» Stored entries
==================================================

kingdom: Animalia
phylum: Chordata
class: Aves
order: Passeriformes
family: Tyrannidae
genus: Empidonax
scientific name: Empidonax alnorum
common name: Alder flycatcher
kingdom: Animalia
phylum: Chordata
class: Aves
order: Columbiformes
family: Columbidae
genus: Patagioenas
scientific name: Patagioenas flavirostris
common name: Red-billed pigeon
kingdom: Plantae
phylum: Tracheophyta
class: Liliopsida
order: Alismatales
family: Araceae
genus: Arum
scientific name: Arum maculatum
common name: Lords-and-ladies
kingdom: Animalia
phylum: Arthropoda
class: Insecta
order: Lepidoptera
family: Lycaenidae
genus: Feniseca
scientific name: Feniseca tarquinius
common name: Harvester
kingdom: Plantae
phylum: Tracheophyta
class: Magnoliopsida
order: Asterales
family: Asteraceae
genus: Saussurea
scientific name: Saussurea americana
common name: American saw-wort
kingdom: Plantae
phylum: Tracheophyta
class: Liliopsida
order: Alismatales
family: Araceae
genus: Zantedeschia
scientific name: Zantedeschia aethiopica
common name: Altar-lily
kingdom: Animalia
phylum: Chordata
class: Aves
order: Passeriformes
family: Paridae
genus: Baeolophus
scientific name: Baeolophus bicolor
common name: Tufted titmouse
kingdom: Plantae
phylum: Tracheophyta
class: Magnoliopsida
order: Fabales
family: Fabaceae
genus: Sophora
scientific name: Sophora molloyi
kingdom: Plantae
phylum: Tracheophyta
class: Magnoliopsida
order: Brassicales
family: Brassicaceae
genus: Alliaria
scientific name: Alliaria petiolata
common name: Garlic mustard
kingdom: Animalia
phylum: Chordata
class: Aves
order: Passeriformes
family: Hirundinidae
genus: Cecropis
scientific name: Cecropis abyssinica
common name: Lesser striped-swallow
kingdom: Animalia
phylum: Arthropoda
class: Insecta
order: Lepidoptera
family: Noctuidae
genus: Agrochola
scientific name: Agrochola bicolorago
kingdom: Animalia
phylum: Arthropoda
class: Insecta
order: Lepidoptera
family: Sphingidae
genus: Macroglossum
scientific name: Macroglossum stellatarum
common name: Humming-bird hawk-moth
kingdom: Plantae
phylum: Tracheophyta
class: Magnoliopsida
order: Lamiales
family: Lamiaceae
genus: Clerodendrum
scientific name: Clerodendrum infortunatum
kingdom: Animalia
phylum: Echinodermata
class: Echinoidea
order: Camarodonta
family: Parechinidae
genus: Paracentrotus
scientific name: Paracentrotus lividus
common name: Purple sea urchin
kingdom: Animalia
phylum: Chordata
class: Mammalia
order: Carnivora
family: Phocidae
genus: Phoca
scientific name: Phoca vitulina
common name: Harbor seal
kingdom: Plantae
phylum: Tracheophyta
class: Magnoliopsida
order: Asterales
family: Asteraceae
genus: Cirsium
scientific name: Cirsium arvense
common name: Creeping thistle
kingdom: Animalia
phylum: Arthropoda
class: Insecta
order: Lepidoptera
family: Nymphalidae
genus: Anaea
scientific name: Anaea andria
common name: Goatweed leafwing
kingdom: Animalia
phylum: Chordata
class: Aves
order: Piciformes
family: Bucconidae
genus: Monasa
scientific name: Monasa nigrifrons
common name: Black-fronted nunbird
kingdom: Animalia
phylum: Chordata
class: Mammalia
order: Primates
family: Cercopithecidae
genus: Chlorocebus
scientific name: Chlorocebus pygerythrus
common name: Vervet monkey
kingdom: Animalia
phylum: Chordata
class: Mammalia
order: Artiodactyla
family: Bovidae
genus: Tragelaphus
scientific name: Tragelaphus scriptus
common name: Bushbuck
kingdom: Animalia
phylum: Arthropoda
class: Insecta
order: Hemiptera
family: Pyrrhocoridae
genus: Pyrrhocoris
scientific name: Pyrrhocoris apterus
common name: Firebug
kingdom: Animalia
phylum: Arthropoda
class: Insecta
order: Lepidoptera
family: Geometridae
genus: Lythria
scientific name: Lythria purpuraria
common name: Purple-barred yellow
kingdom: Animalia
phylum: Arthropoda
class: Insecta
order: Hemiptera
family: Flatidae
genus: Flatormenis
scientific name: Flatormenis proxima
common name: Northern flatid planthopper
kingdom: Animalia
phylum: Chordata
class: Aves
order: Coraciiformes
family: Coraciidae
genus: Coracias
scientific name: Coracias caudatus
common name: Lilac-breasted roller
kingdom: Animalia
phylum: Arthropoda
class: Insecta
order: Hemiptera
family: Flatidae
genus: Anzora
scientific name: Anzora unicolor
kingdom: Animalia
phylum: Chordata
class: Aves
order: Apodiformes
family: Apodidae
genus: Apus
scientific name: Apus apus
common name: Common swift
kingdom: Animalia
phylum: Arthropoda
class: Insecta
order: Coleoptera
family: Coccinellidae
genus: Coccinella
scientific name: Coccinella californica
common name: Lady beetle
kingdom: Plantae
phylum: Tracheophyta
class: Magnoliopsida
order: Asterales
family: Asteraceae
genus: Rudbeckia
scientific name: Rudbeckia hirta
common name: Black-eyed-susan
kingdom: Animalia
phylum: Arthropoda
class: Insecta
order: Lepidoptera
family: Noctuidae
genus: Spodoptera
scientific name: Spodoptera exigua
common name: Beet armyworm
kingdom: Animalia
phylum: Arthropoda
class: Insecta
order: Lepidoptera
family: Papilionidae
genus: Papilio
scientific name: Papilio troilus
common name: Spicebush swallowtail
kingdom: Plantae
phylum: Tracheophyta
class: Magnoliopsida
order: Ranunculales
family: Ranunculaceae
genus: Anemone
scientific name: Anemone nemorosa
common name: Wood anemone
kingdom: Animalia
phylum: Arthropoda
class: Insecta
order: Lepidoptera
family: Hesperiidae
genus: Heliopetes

==================================================

» TASK BRIEF
Reproduce every line of the records above, word for word, from the first line to the last.

» COMPLETED TASK
kingdom: Animalia
phylum: Chordata
class: Aves
order: Passeriformes
family: Tyrannidae
genus: Empidonax
scientific name: Empidonax alnorum
common name: Alder flycatcher
kingdom: Animalia
phylum: Chordata
class: Aves
order: Columbiformes
family: Columbidae
genus: Patagioenas
scientific name: Patagioenas flavirostris
common name: Red-billed pigeon
kingdom: Plantae
phylum: Tracheophyta
class: Liliopsida
order: Alismatales
family: Araceae
genus: Arum
scientific name: Arum maculatum
common name: Lords-and-ladies
kingdom: Animalia
phylum: Arthropoda
class: Insecta
order: Lepidoptera
family: Lycaenidae
genus: Feniseca
scientific name: Feniseca tarquinius
common name: Harvester
kingdom: Plantae
phylum: Tracheophyta
class: Magnoliopsida
order: Asterales
family: Asteraceae
genus: Saussurea
scientific name: Saussurea americana
common name: American saw-wort
kingdom: Plantae
phylum: Tracheophyta
class: Liliopsida
order: Alismatales
family: Araceae
genus: Zantedeschia
scientific name: Zantedeschia aethiopica
common name: Altar-lily
kingdom: Animalia
phylum: Chordata
class: Aves
order: Passeriformes
family: Paridae
genus: Baeolophus
scientific name: Baeolophus bicolor
common name: Tufted titmouse
kingdom: Plantae
phylum: Tracheophyta
class: Magnoliopsida
order: Fabales
family: Fabaceae
genus: Sophora
scientific name: Sophora molloyi
kingdom: Plantae
phylum: Tracheophyta
class: Magnoliopsida
order: Brassicales
family: Brassicaceae
genus: Alliaria
scientific name: Alliaria petiolata
common name: Garlic mustard
kingdom: Animalia
phylum: Chordata
class: Aves
order: Passeriformes
family: Hirundinidae
genus: Cecropis
scientific name: Cecropis abyssinica
common name: Lesser striped-swallow
kingdom: Animalia
phylum: Arthropoda
class: Insecta
order: Lepidoptera
family: Noctuidae
genus: Agrochola
scientific name: Agrochola bicolorago
kingdom: Animalia
phylum: Arthropoda
class: Insecta
order: Lepidoptera
family: Sphingidae
genus: Macroglossum
scientific name: Macroglossum stellatarum
common name: Humming-bird hawk-moth
kingdom: Plantae
phylum: Tracheophyta
class: Magnoliopsida
order: Lamiales
family: Lamiaceae
genus: Clerodendrum
scientific name: Clerodendrum infortunatum
kingdom: Animalia
phylum: Echinodermata
class: Echinoidea
order: Camarodonta
family: Parechinidae
genus: Paracentrotus
scientific name: Paracentrotus lividus
common name: Purple sea urchin
kingdom: Animalia
phylum: Chordata
class: Mammalia
order: Carnivora
family: Phocidae
genus: Phoca
scientific name: Phoca vitulina
common name: Harbor seal
kingdom: Plantae
phylum: Tracheophyta
class: Magnoliopsida
order: Asterales
family: Asteraceae
genus: Cirsium
scientific name: Cirsium arvense
common name: Creeping thistle
kingdom: Animalia
phylum: Arthropoda
class: Insecta
order: Lepidoptera
family: Nymphalidae
genus: Anaea
scientific name: Anaea andria
common name: Goatweed leafwing
kingdom: Animalia
phylum: Chordata
class: Aves
order: Piciformes
family: Bucconidae
genus: Monasa
scientific name: Monasa nigrifrons
common name: Black-fronted nunbird
kingdom: Animalia
phylum: Chordata
class: Mammalia
order: Primates
family: Cercopithecidae
genus: Chlorocebus
scientific name: Chlorocebus pygerythrus
common name: Vervet monkey
kingdom: Animalia
phylum: Chordata
class: Mammalia
order: Artiodactyla
family: Bovidae
genus: Tragelaphus
scientific name: Tragelaphus scriptus
common name: Bushbuck
kingdom: Animalia
phylum: Arthropoda
class: Insecta
order: Hemiptera
family: Pyrrhocoridae
genus: Pyrrhocoris
scientific name: Pyrrhocoris apterus
common name: Firebug
kingdom: Animalia
phylum: Arthropoda
class: Insecta
order: Lepidoptera
family: Geometridae
genus: Lythria
scientific name: Lythria purpuraria
common name: Purple-barred yellow
kingdom: Animalia
phylum: Arthropoda
class: Insecta
order: Hemiptera
family: Flatidae
genus: Flatormenis
scientific name: Flatormenis proxima
common name: Northern flatid planthopper
kingdom: Animalia
phylum: Chordata
class: Aves
order: Coraciiformes
family: Coraciidae
genus: Coracias
scientific name: Coracias caudatus
common name: Lilac-breasted roller
kingdom: Animalia
phylum: Arthropoda
class: Insecta
order: Hemiptera
family: Flatidae
genus: Anzora
scientific name: Anzora unicolor
kingdom: Animalia
phylum: Chordata
class: Aves
order: Apodiformes
family: Apodidae
genus: Apus
scientific name: Apus apus
common name: Common swift
kingdom: Animalia
phylum: Arthropoda
class: Insecta
order: Coleoptera
family: Coccinellidae
genus: Coccinella
scientific name: Coccinella californica
common name: Lady beetle
kingdom: Plantae
phylum: Tracheophyta
class: Magnoliopsida
order: Asterales
family: Asteraceae
genus: Rudbeckia
scientific name: Rudbeckia hirta
common name: Black-eyed-susan
kingdom: Animalia
phylum: Arthropoda
class: Insecta
order: Lepidoptera
family: Noctuidae
genus: Spodoptera
scientific name: Spodoptera exigua
common name: Beet armyworm
kingdom: Animalia
phylum: Arthropoda
class: Insecta
order: Lepidoptera
family: Papilionidae
genus: Papilio
scientific name: Papilio troilus
common name: Spicebush swallowtail
kingdom: Plantae
phylum: Tracheophyta
class: Magnoliopsida
order: Ranunculales
family: Ranunculaceae
genus: Anemone
scientific name: Anemone nemorosa
common name: Wood anemone
kingdom: Animalia
phylum: Arthropoda
class: Insecta
order: Lepidoptera
family: Hesperiidae
genus: Heliopetes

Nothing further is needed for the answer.